Problem to solve | Every record, from first to last, should be written out again exactly.

Dataset records: Begin

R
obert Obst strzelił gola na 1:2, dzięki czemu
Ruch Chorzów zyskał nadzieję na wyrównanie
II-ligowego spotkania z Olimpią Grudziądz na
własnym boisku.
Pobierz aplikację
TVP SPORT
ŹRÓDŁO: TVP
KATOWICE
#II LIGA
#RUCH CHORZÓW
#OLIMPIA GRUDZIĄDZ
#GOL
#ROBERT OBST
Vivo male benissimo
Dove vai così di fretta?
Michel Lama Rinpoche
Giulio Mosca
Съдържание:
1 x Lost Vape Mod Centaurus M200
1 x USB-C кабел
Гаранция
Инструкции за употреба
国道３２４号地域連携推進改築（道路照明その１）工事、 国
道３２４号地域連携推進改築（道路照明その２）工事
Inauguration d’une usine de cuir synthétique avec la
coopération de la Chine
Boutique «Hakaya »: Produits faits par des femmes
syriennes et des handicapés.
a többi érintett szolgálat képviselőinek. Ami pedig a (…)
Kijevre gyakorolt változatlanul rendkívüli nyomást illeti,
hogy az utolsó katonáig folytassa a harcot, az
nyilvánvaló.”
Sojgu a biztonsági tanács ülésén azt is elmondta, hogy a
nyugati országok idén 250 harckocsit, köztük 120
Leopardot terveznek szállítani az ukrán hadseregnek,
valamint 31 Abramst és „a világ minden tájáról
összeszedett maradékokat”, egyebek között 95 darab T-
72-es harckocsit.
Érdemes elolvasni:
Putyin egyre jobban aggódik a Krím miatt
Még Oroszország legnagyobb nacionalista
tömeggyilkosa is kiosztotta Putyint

Dataset records: End

The answer |
R
obert Obst strzelił gola na 1:2, dzięki czemu
Ruch Chorzów zyskał nadzieję na wyrównanie
II-ligowego spotkania z Olimpią Grudziądz na
własnym boisku.
Pobierz aplikację
TVP SPORT
ŹRÓDŁO: TVP
KATOWICE
#II LIGA
#RUCH CHORZÓW
#OLIMPIA GRUDZIĄDZ
#GOL
#ROBERT OBST
Vivo male benissimo
Dove vai così di fretta?
Michel Lama Rinpoche
Giulio Mosca
Съдържание:
1 x Lost Vape Mod Centaurus M200
1 x USB-C кабел
Гаранция
Инструкции за употреба
国道３２４号地域連携推進改築（道路照明その１）工事、 国
道３２４号地域連携推進改築（道路照明その２）工事
Inauguration d’une usine de cuir synthétique avec la
coopération de la Chine
Boutique «Hakaya »: Produits faits par des femmes
syriennes et des handicapés.
a többi érintett szolgálat képviselőinek. Ami pedig a (…)
Kijevre gyakorolt változatlanul rendkívüli nyomást illeti,
hogy az utolsó katonáig folytassa a harcot, az
nyilvánvaló.”
Sojgu a biztonsági tanács ülésén azt is elmondta, hogy a
nyugati országok idén 250 harckocsit, köztük 120
Leopardot terveznek szállítani az ukrán hadseregnek,
valamint 31 Abramst és „a világ minden tájáról
összeszedett maradékokat”, egyebek között 95 darab T-
72-es harckocsit.
Érdemes elolvasni:
Putyin egyre jobban aggódik a Krím miatt
Még Oroszország legnagyobb nacionalista
tömeggyilkosa is kiosztotta Putyint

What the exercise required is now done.